Ex Libris Kirkland

Ex Libris Kirkland is my entirely self-centered way to keep track of what I read, what I like, and what I want to remember.


Recently Quoted

  • Oh, Life! Here I am, proud as Greek god, and yet standing debtor to this blockhead for a bone to stand on! Cursed be that mortal inter-indebtedness which will not do away with ledgers.

    an excerpt from Moby-Dick, written by Herman Melville in 1851

  • Seat thyself sultanically among the moons of Saturn, and take high abstracted man alone; and he seems a wonder, a grandeur, and a woe. But from the same point, take mankind in mass, and for the most part, they seem a mob of unnecessary duplicates, both contemporary and hereditary.

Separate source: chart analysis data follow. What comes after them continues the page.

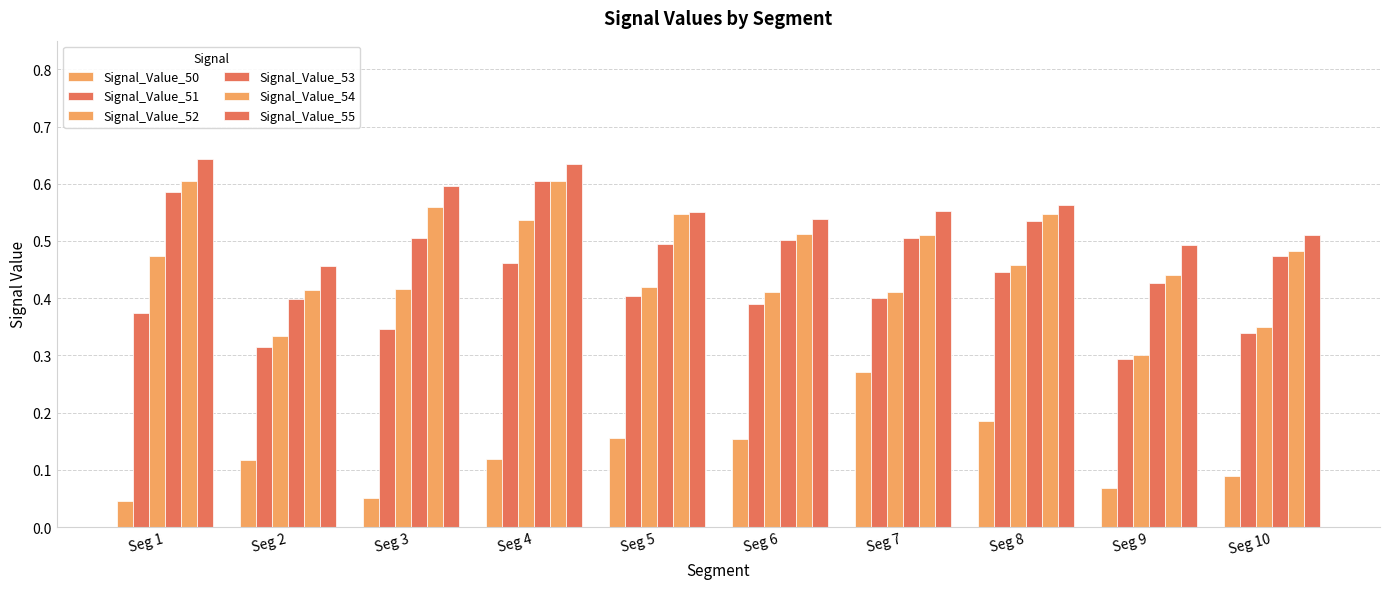

Which series has the widest spread of values?

Signal_Value_52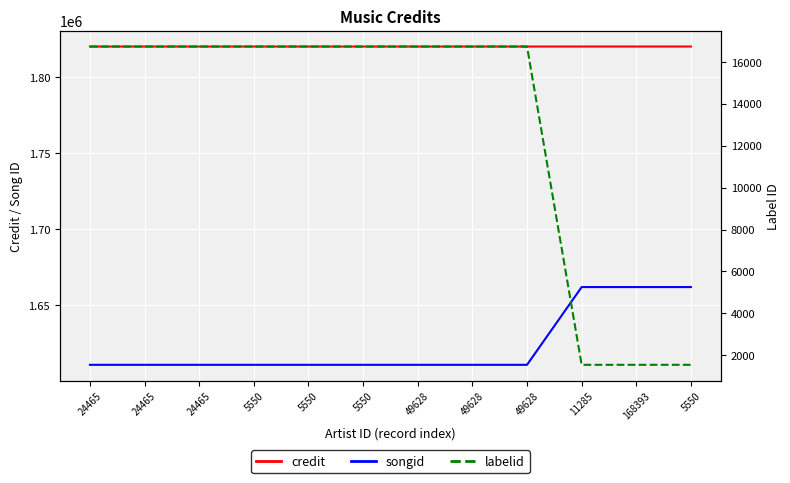

True or false: songid has more than 0 interior local peaks.

False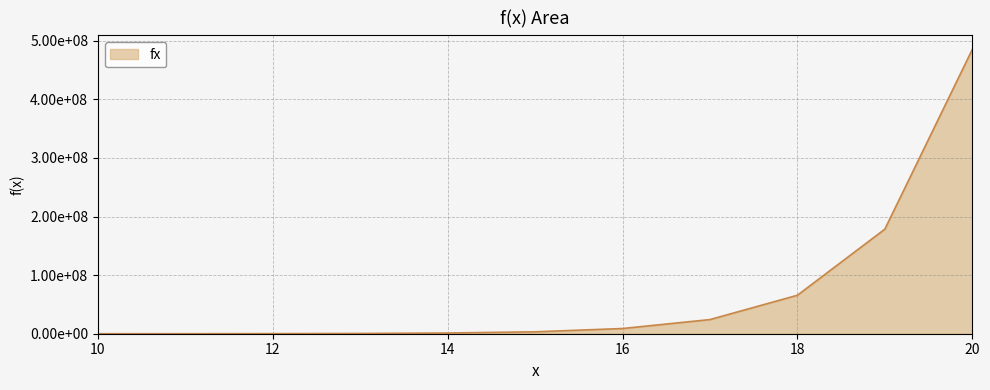

Rank the categories by value from highest to lowest.

20, 19, 18, 17, 16, 15, 14, 13, 12, 11, 10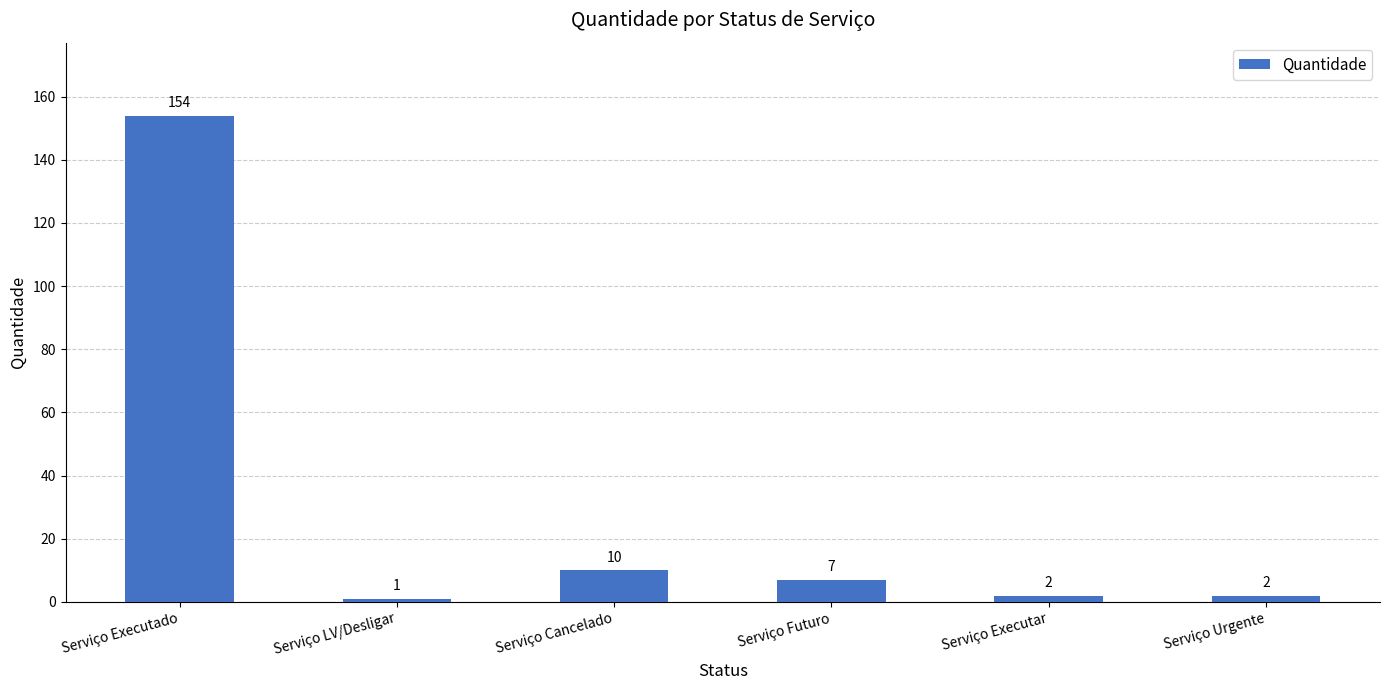

The chart shows a value of 10 at Serviço Cancelado. True or false?

True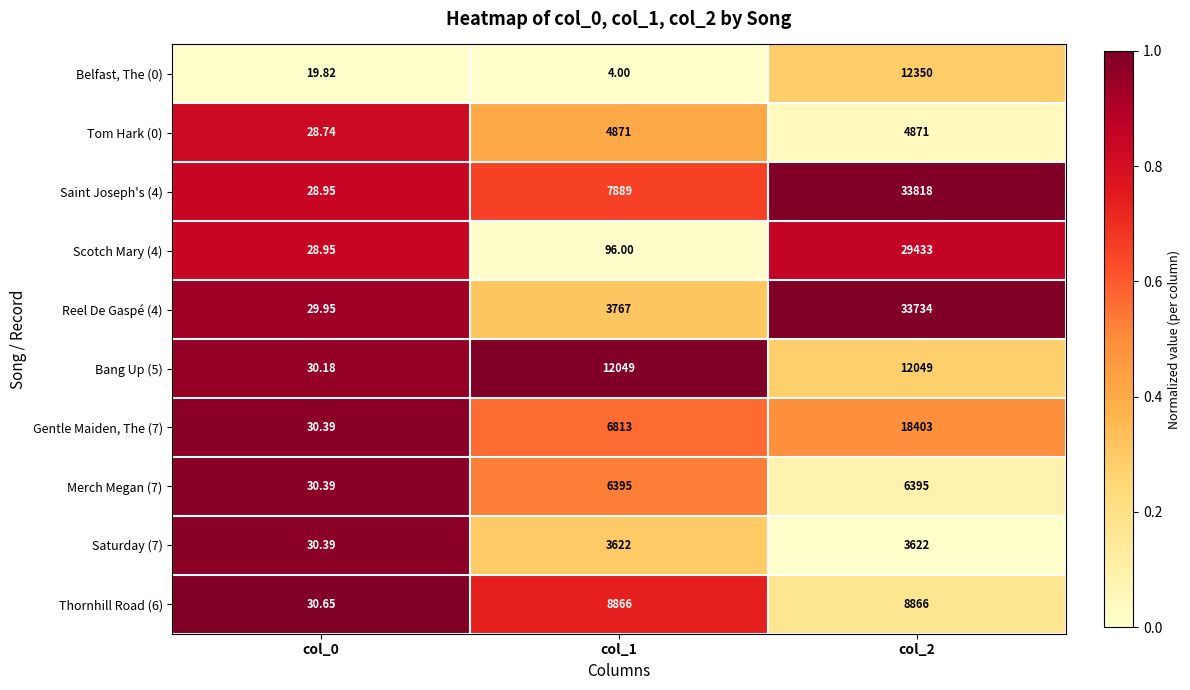

How many data points in Gentle Maiden, The (7) are less than 6813?

1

    an excerpt from Moby-Dick, written by Herman Melville in 1851

  • There is actually no more dangerous solitude than that of the man who is lost in a crowd, who does not know he is alone and who does not function as a person in a community either. He does not face the risks of true solitude or its responsi-bilities, and at the same time the multitude has taken all other responsibilities off his shoulders. Yet he is by no means free of care; he is burdened by the diffuse, anonymous anxiety, the nameless fears, the petty itching lusts and the all pervading hostilities which fill mass society the way water fills the ocean.

    an excerpt from New Seeds of Contemplation, written by Thomas Merton in 1949

Recently Noted

  • Another anecdata I'll be thinking about for years: most car accident deaths aren't highways - they're getting T-boned in an intersection, on the driver's side. The light turns green, you enter the intersection, you get crushed by a truck running the red light coming from your left side.

    And while highway accidents are multivariate and complicated - entering an intersection is not. You can just... LOOK. Is somebody hauling ass to make it through the red? Don't pull in front of them.

    an note about Outlive, written by Peter Attia in 2023

  • A really notable thing for me: you can't just think of what you want to do when you're 80 and train for it linearly. Like, if I want to be able to go for a 2 mile walk when I'm 80, I can't just do 2 miles when I'm 40 and keep it up for forty more years. You'll decline in predictable ways as you age, like losing some % muscle mass per decade, etc. So if I want to do X at 80, I need to be doing 5X at 40. Those aren't real numbers, of course, but that's the idea.

    an note about Outlive, written by Peter Attia in 2023

  • The core idea is: you want to live longer, and you want to be healthy enough to enjoy your later years. Modern medicine is all about treating diseases, and so while it can prop you up when you get old and sick, it's not great at prevention. And the prevention that it DOES offer is really sub-par; you don't want to be an average 'normative' old American. You want to be a healthy, lively, old American.

    Attia starts with the Charlie Munger approach: tell me where I will die, and then I won't go there. If you're like most Americans, you will die of: A. Cardiovascular trouble (your heart goes bad) B. metabolic disfunction (you mistreat your liver/kidneys/pancreas, eg diabetes) C. Cancer, D. Cognitive Decline. There is stuff we can do when we're middle-aged to stave these four horsemen off!